Pain intensity: Assessed using the NRS-11, where scores range from 0 (no pain) to 10 (worst possible pain).

2.

Pain characteristics: Including the presence of symptoms such as itching, paresthesia and hyperalgesia.

3.

Skin lesions: Including the number of days from the initial onset of rash to healing, the largest skin lesion area.

4.

Quality of life score: Assessed using the 12-item Short-Form Health Survey (SF-12) [29].

5.

Sleep quality: Evaluated using the Pittsburgh Sleep Quality Index (PSQI) [30].

6.

Analgesic consumption: Average weekly consumption and name of rescue analgesics for each patient.

7.

Adverse events and safety assessment: Comprehensively record and analyze all treatment-related adverse events, including intra-treatment and post-treatment complications and adverse reactions.

Statistical Analysis

All analyses will be conducted on an intention-to-treat (ITT) and per-protocol (PP) basis to ensure the robustness of the results.

Primary Outcome

A chi-square test will be used to compare the incidence of PHN between the PRP treatment group and the antiviral therapy group. Additionally, the relative risk (RR) and its 95% confidence interval will be calculated to evaluate the relative risk of PRP treatment compared to antiviral therapy.

Secondary Outcomes

For quantitative data (such as NRS-11, SF-12, and PSQI scores), the t-test or Mann–Whitney U test will be used to compare the differences between the two groups according to the data distribution characteristics. For categorical results (such as complication rate), chi-square test or Fisher's exact test will be used. All statistical analyses will use two-sided tests, with the significance level set to 0.05. For continuous repeated measurement data, such as quality of life scores at different time points after treatment, repeated measures ANOVA or mixed models will be used to analyze data for time effects and between-group effects.

Sample Size Calculation

Based on the reported prevalence, the incidence of PHN after antiviral therapy with famciclovir after VZV relapse in patients > 50 years of age is approximately 34.8%[31]. We predict a similar incidence rate in the control group. For the PRP group, our clinical experience suggests an estimated incidence of 10%. To achieve a 90% confidence level and a 5% significance level, we used PASS V.15 software (NCSS, Kaysville, UT, USA) to estimate that a minimum of 58 patients per group is required. Considering a potential 10% dropout rate, we plan to recruit 64 patients per group, totaling 128 patients.

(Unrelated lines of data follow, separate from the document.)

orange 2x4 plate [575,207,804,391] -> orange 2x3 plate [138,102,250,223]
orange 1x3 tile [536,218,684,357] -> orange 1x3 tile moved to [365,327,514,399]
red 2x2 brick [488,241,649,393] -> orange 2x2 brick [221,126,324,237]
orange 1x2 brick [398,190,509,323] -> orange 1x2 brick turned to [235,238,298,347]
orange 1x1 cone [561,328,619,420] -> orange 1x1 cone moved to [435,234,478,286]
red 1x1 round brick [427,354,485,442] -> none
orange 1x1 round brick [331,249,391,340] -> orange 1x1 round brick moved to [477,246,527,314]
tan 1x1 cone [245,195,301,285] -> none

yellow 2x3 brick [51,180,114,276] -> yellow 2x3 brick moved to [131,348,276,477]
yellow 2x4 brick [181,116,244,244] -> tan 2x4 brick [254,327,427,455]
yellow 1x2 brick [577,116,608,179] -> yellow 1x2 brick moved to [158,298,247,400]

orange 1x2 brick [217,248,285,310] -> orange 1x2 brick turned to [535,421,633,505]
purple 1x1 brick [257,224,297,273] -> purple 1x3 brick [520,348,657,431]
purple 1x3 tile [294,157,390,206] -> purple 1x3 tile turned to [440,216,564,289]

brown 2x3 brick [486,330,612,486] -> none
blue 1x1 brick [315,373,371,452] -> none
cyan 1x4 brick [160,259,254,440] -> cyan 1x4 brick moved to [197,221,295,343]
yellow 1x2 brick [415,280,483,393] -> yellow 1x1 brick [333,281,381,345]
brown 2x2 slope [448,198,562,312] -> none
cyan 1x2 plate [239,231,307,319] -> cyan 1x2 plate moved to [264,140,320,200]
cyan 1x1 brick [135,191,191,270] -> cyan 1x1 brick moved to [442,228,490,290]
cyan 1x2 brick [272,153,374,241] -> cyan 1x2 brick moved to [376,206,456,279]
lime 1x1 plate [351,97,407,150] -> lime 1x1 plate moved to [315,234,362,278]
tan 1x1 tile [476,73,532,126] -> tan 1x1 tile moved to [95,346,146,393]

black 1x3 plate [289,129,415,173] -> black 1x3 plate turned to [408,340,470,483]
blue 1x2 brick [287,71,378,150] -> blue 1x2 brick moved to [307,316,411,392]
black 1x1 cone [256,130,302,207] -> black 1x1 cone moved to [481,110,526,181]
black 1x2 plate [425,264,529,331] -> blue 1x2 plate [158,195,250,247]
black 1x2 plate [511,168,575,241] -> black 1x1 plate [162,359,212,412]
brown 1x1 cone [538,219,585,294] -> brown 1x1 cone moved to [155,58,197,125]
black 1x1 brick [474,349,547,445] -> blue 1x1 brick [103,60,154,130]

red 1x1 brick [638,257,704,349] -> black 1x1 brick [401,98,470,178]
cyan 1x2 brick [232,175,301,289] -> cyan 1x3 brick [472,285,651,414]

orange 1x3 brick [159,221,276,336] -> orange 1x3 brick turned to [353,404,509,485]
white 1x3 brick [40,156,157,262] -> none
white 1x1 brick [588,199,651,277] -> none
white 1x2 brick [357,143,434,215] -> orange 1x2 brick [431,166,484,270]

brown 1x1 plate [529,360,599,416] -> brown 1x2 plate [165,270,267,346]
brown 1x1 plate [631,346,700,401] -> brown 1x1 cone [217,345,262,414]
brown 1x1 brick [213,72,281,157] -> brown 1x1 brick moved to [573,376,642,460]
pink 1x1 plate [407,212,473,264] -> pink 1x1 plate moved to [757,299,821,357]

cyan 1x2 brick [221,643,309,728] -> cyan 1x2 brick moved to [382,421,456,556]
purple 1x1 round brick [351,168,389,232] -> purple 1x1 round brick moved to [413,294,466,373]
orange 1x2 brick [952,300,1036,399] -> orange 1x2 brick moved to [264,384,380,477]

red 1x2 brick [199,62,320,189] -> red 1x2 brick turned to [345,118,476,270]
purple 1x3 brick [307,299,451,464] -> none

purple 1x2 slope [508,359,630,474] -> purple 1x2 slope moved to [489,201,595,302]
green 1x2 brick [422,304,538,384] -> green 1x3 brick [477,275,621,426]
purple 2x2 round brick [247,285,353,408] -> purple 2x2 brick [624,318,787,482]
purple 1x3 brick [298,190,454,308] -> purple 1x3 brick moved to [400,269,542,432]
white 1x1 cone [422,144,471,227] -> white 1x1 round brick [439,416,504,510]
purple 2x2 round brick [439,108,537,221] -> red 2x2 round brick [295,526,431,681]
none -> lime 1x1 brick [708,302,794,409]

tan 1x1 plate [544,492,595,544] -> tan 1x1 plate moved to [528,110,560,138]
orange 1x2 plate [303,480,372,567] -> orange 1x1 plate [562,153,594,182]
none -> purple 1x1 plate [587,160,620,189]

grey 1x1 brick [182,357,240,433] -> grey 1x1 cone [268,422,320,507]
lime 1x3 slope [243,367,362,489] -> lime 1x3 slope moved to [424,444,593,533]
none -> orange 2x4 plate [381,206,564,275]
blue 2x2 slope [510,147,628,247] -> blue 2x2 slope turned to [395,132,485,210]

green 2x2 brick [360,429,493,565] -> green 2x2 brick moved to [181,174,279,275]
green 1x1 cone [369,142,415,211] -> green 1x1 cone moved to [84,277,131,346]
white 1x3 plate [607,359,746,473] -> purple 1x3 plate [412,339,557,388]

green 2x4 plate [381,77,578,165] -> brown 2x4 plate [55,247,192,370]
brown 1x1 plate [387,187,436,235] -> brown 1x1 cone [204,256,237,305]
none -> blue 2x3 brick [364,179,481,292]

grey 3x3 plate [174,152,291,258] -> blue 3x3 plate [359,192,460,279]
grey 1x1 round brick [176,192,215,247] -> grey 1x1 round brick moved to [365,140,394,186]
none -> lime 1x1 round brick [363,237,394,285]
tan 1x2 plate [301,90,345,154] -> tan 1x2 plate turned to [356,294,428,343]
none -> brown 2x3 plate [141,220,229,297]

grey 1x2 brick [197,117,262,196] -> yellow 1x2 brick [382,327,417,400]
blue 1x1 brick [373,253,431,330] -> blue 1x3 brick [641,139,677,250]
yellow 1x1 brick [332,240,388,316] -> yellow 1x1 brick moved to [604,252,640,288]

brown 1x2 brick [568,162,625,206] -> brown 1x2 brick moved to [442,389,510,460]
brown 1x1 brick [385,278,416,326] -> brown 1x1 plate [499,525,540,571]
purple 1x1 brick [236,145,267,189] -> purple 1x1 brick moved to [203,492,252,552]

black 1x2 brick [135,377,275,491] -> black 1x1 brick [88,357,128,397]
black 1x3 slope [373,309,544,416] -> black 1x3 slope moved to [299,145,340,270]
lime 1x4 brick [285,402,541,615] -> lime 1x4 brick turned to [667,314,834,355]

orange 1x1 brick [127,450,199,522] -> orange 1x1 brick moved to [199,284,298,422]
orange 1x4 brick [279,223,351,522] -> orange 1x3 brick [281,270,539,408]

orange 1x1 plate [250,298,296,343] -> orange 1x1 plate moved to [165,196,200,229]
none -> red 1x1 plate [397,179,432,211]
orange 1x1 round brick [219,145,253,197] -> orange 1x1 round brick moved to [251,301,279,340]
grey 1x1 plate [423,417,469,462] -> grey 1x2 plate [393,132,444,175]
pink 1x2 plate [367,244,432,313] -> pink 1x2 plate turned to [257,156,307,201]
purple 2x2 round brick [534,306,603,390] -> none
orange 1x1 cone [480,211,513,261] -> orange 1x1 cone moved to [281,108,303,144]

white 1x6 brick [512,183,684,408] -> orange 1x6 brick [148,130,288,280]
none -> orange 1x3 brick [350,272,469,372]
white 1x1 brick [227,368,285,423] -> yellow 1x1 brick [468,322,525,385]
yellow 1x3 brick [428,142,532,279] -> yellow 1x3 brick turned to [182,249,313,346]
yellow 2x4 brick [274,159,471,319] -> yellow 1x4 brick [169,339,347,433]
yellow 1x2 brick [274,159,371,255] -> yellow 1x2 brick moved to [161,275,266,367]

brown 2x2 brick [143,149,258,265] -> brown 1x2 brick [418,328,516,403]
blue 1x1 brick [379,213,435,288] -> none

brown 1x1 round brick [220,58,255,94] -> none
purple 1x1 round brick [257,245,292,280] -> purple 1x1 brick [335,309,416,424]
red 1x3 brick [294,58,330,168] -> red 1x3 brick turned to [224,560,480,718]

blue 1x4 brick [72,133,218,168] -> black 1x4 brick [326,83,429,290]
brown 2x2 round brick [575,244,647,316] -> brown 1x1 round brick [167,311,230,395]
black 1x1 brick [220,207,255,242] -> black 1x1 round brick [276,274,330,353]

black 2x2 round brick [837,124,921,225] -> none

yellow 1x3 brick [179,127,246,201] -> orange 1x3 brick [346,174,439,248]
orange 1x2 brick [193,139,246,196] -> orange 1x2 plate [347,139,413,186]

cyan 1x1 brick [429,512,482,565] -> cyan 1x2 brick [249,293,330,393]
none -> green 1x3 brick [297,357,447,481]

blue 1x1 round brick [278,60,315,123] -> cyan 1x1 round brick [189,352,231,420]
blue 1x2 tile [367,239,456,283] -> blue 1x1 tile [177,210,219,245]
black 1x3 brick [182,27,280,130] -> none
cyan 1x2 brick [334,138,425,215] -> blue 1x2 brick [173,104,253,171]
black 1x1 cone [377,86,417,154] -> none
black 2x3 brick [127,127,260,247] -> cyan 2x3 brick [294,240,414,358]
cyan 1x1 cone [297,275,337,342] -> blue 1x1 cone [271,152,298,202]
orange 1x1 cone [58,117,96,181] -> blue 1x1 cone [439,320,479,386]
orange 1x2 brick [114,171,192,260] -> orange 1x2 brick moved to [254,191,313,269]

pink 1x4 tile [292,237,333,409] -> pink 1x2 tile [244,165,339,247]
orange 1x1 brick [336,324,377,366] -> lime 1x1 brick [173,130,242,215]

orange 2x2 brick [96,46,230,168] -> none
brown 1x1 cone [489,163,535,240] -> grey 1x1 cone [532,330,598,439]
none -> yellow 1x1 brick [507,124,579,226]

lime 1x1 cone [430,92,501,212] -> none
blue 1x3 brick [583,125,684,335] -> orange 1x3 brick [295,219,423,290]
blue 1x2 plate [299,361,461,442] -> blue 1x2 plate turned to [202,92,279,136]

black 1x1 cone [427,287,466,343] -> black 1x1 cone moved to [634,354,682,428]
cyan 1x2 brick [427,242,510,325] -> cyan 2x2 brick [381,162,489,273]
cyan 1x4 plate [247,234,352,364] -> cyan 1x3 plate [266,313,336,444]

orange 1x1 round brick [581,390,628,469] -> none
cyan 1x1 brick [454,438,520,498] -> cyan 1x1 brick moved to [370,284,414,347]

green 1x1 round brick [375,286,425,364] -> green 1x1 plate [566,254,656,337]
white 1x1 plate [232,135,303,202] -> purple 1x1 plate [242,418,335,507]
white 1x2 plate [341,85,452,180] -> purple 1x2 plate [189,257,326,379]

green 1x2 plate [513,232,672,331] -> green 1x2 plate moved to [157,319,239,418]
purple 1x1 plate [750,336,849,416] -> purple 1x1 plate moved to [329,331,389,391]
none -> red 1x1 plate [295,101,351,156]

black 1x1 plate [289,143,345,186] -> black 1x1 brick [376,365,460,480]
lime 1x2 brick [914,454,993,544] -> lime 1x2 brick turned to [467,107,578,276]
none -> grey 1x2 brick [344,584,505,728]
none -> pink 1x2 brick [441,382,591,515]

Handling of Outliers and Missing Data

To address missing data, multiple imputation will be utilized. Outliers will be analyzed based on their origin and nature to determine whether correction, removal, or the application of data transformation methods is necessary to mitigate their impact.

Data Collection and Management

Study conduct and data collection: This study will be conducted by specially trained research assistants responsible for collecting data from patients who meet the inclusion criteria. We will employ an Electronic Data Capture (EDC) system to collect baseline data prior to treatment, including demographic characteristics, NRS scores, SF-12, and PSQI, among others. To ensure data accuracy and confidentiality, all data will be initially recorded on paper Case Report Forms (CRFs), then verified and entered into the EDC by data management personnel.

DSMC review: The Data Safety Monitoring Committee (DSMC) will conduct regular reviews of the data to ensure the safe progression of the study and promptly identify any potential safety issues.

Data access and protection: All researchers accessing the data are required to sign a confidentiality agreement and undergo training on data protection regulations.

Adverse events (AEs): AEs will be meticulously documented in the CRFs and assessed by researchers for causality with the treatment. The nature, timing, duration, severity, and outcome of AEs will be recorded and evaluated by physicians. All AEs will be promptly addressed and reported to the study monitor and Institutional Review Board (IRB), especially those that are serious or life-threatening. The aim is to address any issues promptly, including halting the study if necessary.